[Data supplied Boundary: Start]

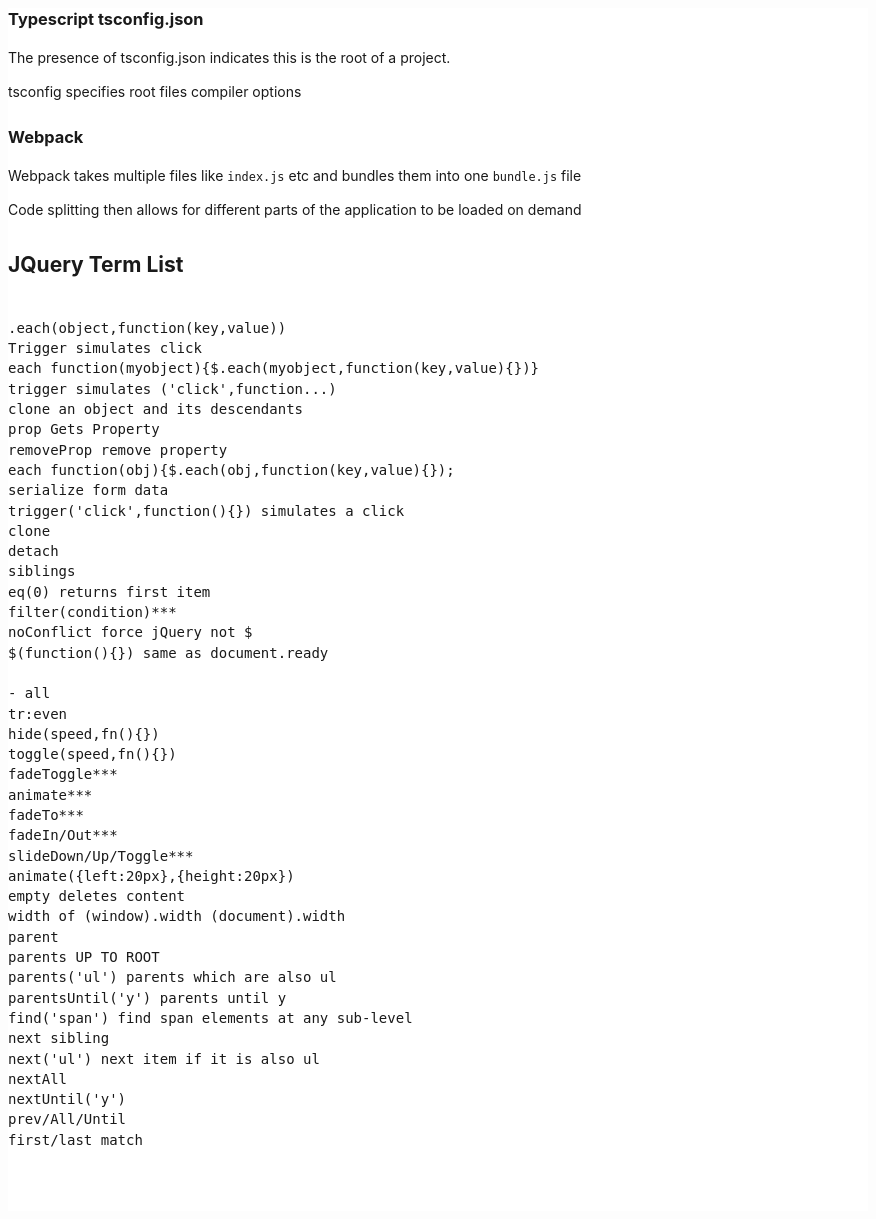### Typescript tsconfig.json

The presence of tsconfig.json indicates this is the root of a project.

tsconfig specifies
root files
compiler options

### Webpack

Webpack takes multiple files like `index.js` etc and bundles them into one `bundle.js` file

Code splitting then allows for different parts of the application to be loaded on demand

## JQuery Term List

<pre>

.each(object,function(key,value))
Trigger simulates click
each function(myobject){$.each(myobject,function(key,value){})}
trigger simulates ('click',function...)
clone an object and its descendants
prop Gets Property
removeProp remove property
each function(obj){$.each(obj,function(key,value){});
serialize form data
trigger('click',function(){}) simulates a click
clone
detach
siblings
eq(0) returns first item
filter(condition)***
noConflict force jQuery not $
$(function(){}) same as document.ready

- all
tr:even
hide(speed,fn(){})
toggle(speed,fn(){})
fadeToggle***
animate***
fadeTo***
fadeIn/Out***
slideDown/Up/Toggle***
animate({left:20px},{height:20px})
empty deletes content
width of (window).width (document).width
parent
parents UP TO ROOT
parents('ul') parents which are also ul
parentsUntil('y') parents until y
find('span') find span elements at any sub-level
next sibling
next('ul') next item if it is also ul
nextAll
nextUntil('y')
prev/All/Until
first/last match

[Data supplied Boundary: End]

- [To do] Starting with the line that contains "noConflict force jQuery not $", restate every line up to and including the last one above, exactly.

- [Answer to this task]
noConflict force jQuery not $
$(function(){}) same as document.ready

- all
tr:even
hide(speed,fn(){})
toggle(speed,fn(){})
fadeToggle***
animate***
fadeTo***
fadeIn/Out***
slideDown/Up/Toggle***
animate({left:20px},{height:20px})
empty deletes content
width of (window).width (document).width
parent
parents UP TO ROOT
parents('ul') parents which are also ul
parentsUntil('y') parents until y
find('span') find span elements at any sub-level
next sibling
next('ul') next item if it is also ul
nextAll
nextUntil('y')
prev/All/Until
first/last match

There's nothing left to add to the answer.